Task material section start
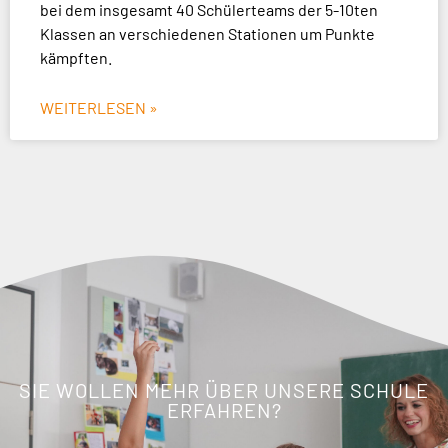
bei dem insgesamt 40 Schülerteams der 5-10ten
Klassen an verschiedenen Stationen um Punkte
kämpften.
WEITERLESEN »
SIE WOLLEN MEHR ÜBER UNSERE SCHULE
ERFAHREN?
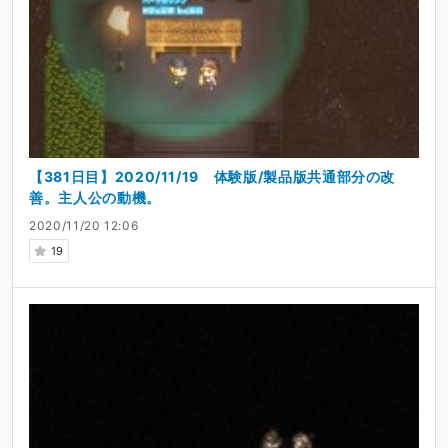
【381日目】2020/11/19 体験版/製品版共通部分の改
善。主人公の動機。
2020/11/20 12:06
19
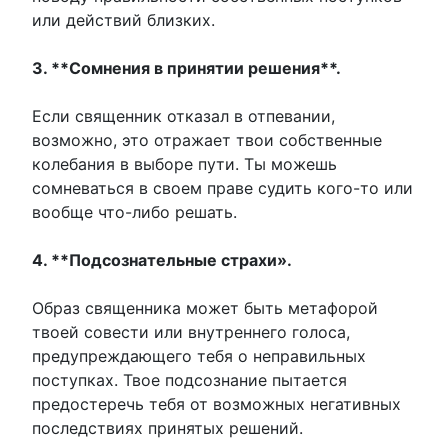
или действий близких.
3. **Сомнения в принятии решения**.
Если священник отказал в отпевании,
возможно, это отражает твои собственные
колебания в выборе пути. Ты можешь
сомневаться в своем праве судить кого-то или
вообще что-либо решать.
4. **Подсознательные страхи».
Образ священника может быть метафорой
твоей совести или внутреннего голоса,
предупреждающего тебя о неправильных
поступках. Твое подсознание пытается
предостеречь тебя от возможных негативных
последствиях принятых решений.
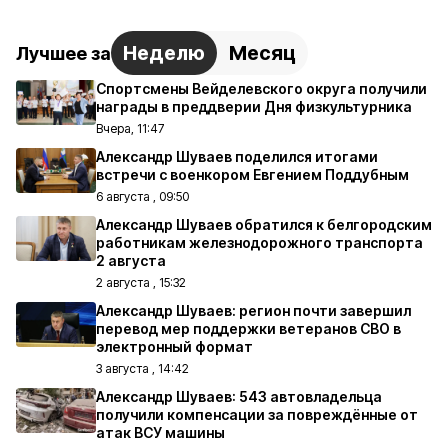
Неделю
Месяц
Лучшее за
Спортсмены Вейделевского округа получили
награды в преддверии Дня физкультурника
Вчера, 11:47
Александр Шуваев поделился итогами
встречи с военкором Евгением Поддубным
6 августа , 09:50
Александр Шуваев обратился к белгородским
работникам железнодорожного транспорта
2 августа
2 августа , 15:32
Александр Шуваев: регион почти завершил
перевод мер поддержки ветеранов СВО в
электронный формат
3 августа , 14:42
Александр Шуваев: 543 автовладельца
получили компенсации за повреждённые от
атак ВСУ машины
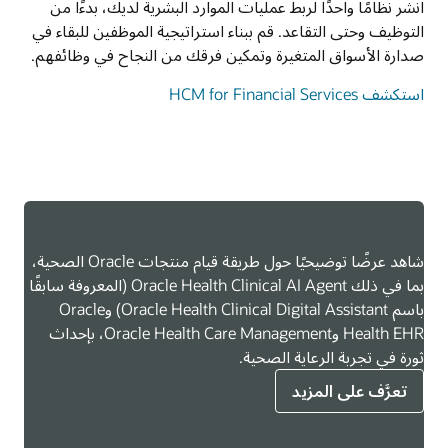
انشر نظامًا واحدًا لربط عمليات الموارد البشرية لديك، بدءًا من
التوظيف وحتى التقاعد. قم ببناء استراتيجية الموظفين للبقاء في
صدارة الأسواق المتغيرة وتمكين فرقك من النجاح في وظائفهم.
استكشف HCM for Financial Services
شاهد عرضًا توضيحيًا حول طريقة قيام منتجات Oracle الصحية،
بما في ذلك Oracle Health Clinical AI Agent (المعروفة سابقًا
باسم Oracle Health Clinical Digital Assistant) وOracle
Health EHR وOracle Health Care Management، بإحداث
ثورة في تجربة الرعاية الصحية.
تعرَّف على المزيد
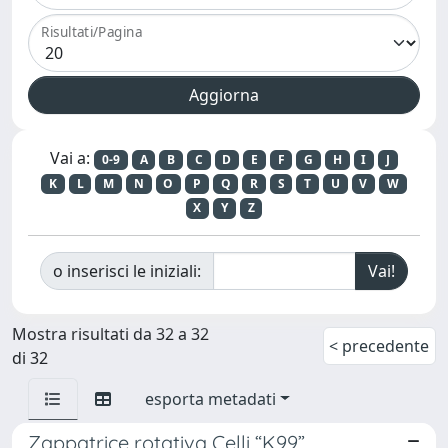
Risultati/Pagina
Vai a:
0-9
A
B
C
D
E
F
G
H
I
J
K
L
M
N
O
P
Q
R
S
T
U
V
W
X
Y
Z
o inserisci le iniziali:
Mostra risultati da 32 a 32
< precedente
di 32
esporta metadati
Zappatrice rotativa Celli “K99”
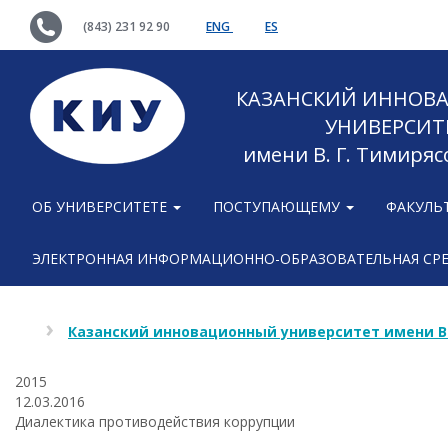
(843) 231 92 90
ENG
ES
КАЗАНСКИЙ ИННОВ
УНИВЕРСИТ
имени В. Г. Тимиряс
ОБ УНИВЕРСИТЕТЕ
ПОСТУПАЮЩЕМУ
ФАКУЛЬ
ЭЛЕКТРОННАЯ ИНФОРМАЦИОННО-ОБРАЗОВАТЕЛЬНАЯ СР
Казанский инновационный университет имени В
2015
12.03.2016
Диалектика противодействия коррупции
Task material section end
Work task:
A clean copy is needed of the lines above from the one with "последствиях принятых решений." up to and including the one with "Александр Шуваев: регион почти завершил". Please set it down exactly, with no pictures.

Task answer:
последствиях принятых решений.
Неделю
Месяц
Лучшее за
Спортсмены Вейделевского округа получили
награды в преддверии Дня физкультурника
Вчера, 11:47
Александр Шуваев поделился итогами
встречи с военкором Евгением Поддубным
6 августа , 09:50
Александр Шуваев обратился к белгородским
работникам железнодорожного транспорта
2 августа
2 августа , 15:32
Александр Шуваев: регион почти завершил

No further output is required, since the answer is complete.